This story appears in the September 2018 issue of National Geographic magazine.
Heat and swirls of dust above the cracked earth of northwestern Nevada make any sign of life look like a mirage. In the fall of 2016, photographer Robert Ormerod turned off the road and onto the dried lake bed of the Black Rock Desert in search of a rocket launch. On the horizon he could make out a hazy row of RVs—those of the attendees of a famed amateur-rocketry convention.
Since 1991 the Federal Aviation Administration has granted the Tripoli Rocketry Association permission to shoot rockets up to 492,000 feet (93 miles) in the air for the event. It’s one of the few times when high-altitude rockets can be safely and legally launched, so 100 to 200 hobbyists gather annually to test their creations. Tripoli calls the event “a venue for projects that should NOT be flown publicly due to safety and legal restrictions.” In other words, don’t try this at home.
One engineer installed a GoPro camera on his rocket; he showed Ormerod pictures it had captured high in the sky. Others get creative—one rocket is shaped like a bottle of Jägermeister. From the control center comes a countdown: 5, 4, 3, 2, 1. The rockets blast off, then gently float back to Earth under parachutes—if they don’t malfunction.

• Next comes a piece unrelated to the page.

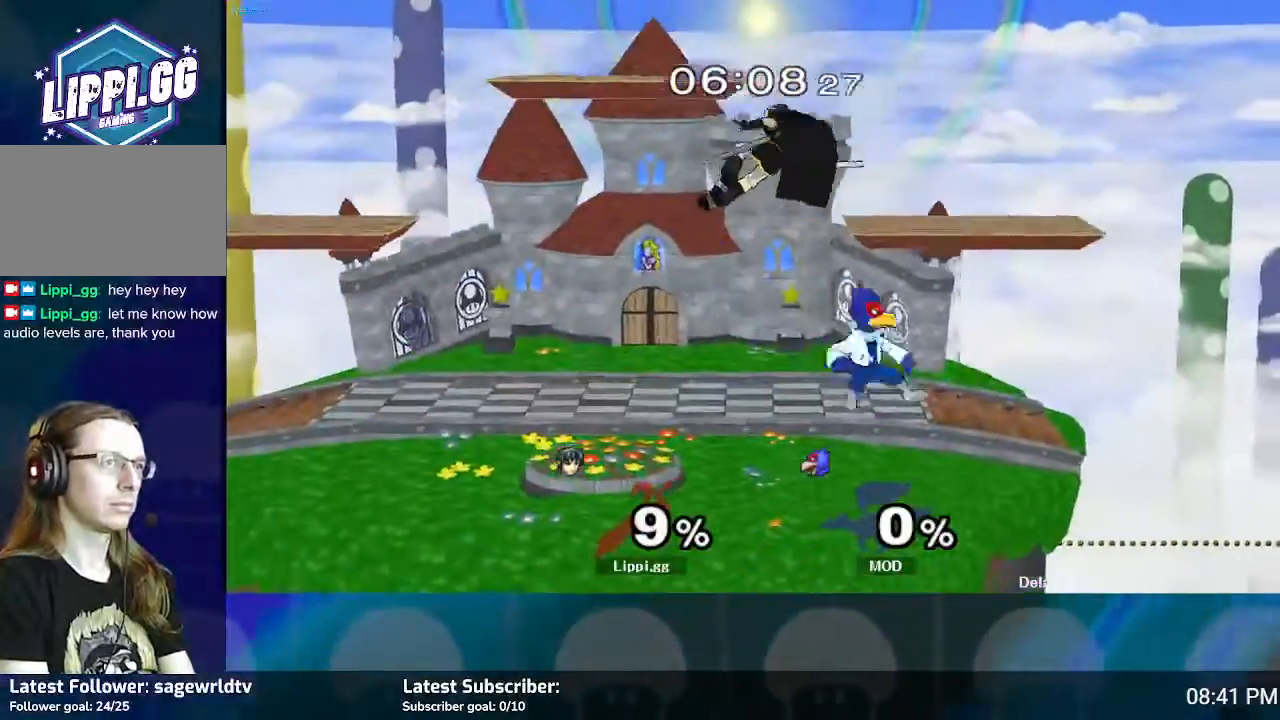
{"buttons": [], "left_stick": "right", "right_stick": "center", "events": [[33, "left_stick", "down"], [133, "A", "down"], [133, "left_stick", "center"], [200, "A", "up"], [267, "A", "down"], [267, "left_stick", "right"], [334, "A", "up"]]}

Ormerod was into astronauts and science fiction as a kid but never imagined being able to travel beyond Earth. “When only a tiny percentage of people can go to space, what does everyone else who dreams of it do?” he wondered. Then, at a rocket launch in his native Scotland, he found the answer: They live their interstellar dreams on the ground. Soon he was following scientists to a Mars simulation in Utah and aurora hunters to the otherworldly coast of Iceland. Next he’ll visit crop circle enthusiasts in Russia and astronomers in South Africa. “They’re ordinary people,” Ormerod says, “but they’re blasting into outer space.”